== WHAT YOU WILL DO ==
The data are to be restated in full, exactly as presented.

..............................

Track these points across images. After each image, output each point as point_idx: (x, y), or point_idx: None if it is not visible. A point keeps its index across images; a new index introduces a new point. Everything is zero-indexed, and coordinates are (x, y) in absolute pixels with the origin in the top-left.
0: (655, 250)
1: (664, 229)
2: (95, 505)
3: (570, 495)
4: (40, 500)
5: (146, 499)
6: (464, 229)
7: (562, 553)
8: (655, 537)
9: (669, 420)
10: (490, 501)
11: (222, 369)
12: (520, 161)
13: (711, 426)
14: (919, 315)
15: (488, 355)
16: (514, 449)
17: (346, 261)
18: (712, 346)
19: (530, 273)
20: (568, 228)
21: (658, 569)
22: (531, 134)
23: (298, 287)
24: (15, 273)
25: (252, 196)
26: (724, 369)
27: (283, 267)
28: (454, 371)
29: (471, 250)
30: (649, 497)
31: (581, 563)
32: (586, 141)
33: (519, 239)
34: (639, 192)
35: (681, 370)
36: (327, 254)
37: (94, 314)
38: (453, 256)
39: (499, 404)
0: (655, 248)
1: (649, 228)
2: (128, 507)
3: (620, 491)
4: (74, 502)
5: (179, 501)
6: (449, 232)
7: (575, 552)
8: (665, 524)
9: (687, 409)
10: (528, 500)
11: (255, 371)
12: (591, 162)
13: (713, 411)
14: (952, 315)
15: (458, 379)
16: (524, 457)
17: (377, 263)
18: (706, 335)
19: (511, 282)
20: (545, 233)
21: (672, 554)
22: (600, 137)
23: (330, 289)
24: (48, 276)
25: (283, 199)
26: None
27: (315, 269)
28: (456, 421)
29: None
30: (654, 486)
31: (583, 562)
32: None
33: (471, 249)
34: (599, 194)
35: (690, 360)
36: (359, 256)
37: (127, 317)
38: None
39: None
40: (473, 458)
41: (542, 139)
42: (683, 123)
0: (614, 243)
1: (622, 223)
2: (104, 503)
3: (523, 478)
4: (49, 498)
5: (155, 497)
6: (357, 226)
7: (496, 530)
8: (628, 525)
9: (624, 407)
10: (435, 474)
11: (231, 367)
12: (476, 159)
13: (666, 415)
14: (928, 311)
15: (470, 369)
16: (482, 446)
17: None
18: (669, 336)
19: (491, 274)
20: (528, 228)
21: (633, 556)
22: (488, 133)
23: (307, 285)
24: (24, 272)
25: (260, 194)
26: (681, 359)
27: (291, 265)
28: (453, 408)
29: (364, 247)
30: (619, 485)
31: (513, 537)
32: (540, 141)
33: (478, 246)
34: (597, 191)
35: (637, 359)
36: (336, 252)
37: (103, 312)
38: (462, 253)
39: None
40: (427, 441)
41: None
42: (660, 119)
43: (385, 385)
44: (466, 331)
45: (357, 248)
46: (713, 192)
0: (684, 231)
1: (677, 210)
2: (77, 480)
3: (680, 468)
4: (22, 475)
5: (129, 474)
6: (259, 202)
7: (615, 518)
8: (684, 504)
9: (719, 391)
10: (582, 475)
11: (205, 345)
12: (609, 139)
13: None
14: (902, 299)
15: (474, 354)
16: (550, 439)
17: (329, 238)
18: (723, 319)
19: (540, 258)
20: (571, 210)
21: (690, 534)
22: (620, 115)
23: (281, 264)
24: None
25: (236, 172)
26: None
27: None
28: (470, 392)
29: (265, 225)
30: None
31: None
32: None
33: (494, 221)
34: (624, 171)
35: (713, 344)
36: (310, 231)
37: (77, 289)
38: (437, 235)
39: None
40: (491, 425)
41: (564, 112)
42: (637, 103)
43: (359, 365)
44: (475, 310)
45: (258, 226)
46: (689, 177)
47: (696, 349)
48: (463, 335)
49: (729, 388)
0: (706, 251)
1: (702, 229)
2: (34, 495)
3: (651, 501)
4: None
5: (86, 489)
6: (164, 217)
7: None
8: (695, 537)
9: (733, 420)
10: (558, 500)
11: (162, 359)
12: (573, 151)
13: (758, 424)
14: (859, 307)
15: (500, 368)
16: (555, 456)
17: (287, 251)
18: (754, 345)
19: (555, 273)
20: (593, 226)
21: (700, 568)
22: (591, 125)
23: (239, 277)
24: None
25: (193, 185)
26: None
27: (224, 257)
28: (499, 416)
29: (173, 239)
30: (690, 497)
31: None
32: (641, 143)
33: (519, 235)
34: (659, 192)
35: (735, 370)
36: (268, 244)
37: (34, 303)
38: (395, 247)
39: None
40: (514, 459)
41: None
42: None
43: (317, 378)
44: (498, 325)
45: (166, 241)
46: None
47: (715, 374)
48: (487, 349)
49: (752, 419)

..............................

== WRITTEN REPLY ==
Track these points across images. After each image, output each point as point_idx: (x, y), or point_idx: None if it is not visible. A point keeps its index across images; a new index introduces a new point. Everything is zero-indexed, and coordinates are (x, y) in absolute pixels with the origin in the top-left.
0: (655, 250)
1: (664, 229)
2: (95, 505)
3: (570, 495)
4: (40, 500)
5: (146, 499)
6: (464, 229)
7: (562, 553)
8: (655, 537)
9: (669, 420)
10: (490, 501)
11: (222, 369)
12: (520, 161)
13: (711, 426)
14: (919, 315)
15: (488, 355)
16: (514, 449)
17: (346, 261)
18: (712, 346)
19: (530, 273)
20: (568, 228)
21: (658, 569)
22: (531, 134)
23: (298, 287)
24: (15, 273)
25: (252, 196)
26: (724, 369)
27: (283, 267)
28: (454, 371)
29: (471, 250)
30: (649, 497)
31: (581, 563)
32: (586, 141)
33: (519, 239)
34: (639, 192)
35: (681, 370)
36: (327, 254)
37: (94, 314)
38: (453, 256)
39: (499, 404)
0: (655, 248)
1: (649, 228)
2: (128, 507)
3: (620, 491)
4: (74, 502)
5: (179, 501)
6: (449, 232)
7: (575, 552)
8: (665, 524)
9: (687, 409)
10: (528, 500)
11: (255, 371)
12: (591, 162)
13: (713, 411)
14: (952, 315)
15: (458, 379)
16: (524, 457)
17: (377, 263)
18: (706, 335)
19: (511, 282)
20: (545, 233)
21: (672, 554)
22: (600, 137)
23: (330, 289)
24: (48, 276)
25: (283, 199)
26: None
27: (315, 269)
28: (456, 421)
29: None
30: (654, 486)
31: (583, 562)
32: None
33: (471, 249)
34: (599, 194)
35: (690, 360)
36: (359, 256)
37: (127, 317)
38: None
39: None
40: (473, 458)
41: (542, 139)
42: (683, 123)
0: (614, 243)
1: (622, 223)
2: (104, 503)
3: (523, 478)
4: (49, 498)
5: (155, 497)
6: (357, 226)
7: (496, 530)
8: (628, 525)
9: (624, 407)
10: (435, 474)
11: (231, 367)
12: (476, 159)
13: (666, 415)
14: (928, 311)
15: (470, 369)
16: (482, 446)
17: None
18: (669, 336)
19: (491, 274)
20: (528, 228)
21: (633, 556)
22: (488, 133)
23: (307, 285)
24: (24, 272)
25: (260, 194)
26: (681, 359)
27: (291, 265)
28: (453, 408)
29: (364, 247)
30: (619, 485)
31: (513, 537)
32: (540, 141)
33: (478, 246)
34: (597, 191)
35: (637, 359)
36: (336, 252)
37: (103, 312)
38: (462, 253)
39: None
40: (427, 441)
41: None
42: (660, 119)
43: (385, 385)
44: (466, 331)
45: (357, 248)
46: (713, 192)
0: (684, 231)
1: (677, 210)
2: (77, 480)
3: (680, 468)
4: (22, 475)
5: (129, 474)
6: (259, 202)
7: (615, 518)
8: (684, 504)
9: (719, 391)
10: (582, 475)
11: (205, 345)
12: (609, 139)
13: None
14: (902, 299)
15: (474, 354)
16: (550, 439)
17: (329, 238)
18: (723, 319)
19: (540, 258)
20: (571, 210)
21: (690, 534)
22: (620, 115)
23: (281, 264)
24: None
25: (236, 172)
26: None
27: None
28: (470, 392)
29: (265, 225)
30: None
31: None
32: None
33: (494, 221)
34: (624, 171)
35: (713, 344)
36: (310, 231)
37: (77, 289)
38: (437, 235)
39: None
40: (491, 425)
41: (564, 112)
42: (637, 103)
43: (359, 365)
44: (475, 310)
45: (258, 226)
46: (689, 177)
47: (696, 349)
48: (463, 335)
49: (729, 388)
0: (706, 251)
1: (702, 229)
2: (34, 495)
3: (651, 501)
4: None
5: (86, 489)
6: (164, 217)
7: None
8: (695, 537)
9: (733, 420)
10: (558, 500)
11: (162, 359)
12: (573, 151)
13: (758, 424)
14: (859, 307)
15: (500, 368)
16: (555, 456)
17: (287, 251)
18: (754, 345)
19: (555, 273)
20: (593, 226)
21: (700, 568)
22: (591, 125)
23: (239, 277)
24: None
25: (193, 185)
26: None
27: (224, 257)
28: (499, 416)
29: (173, 239)
30: (690, 497)
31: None
32: (641, 143)
33: (519, 235)
34: (659, 192)
35: (735, 370)
36: (268, 244)
37: (34, 303)
38: (395, 247)
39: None
40: (514, 459)
41: None
42: None
43: (317, 378)
44: (498, 325)
45: (166, 241)
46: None
47: (715, 374)
48: (487, 349)
49: (752, 419)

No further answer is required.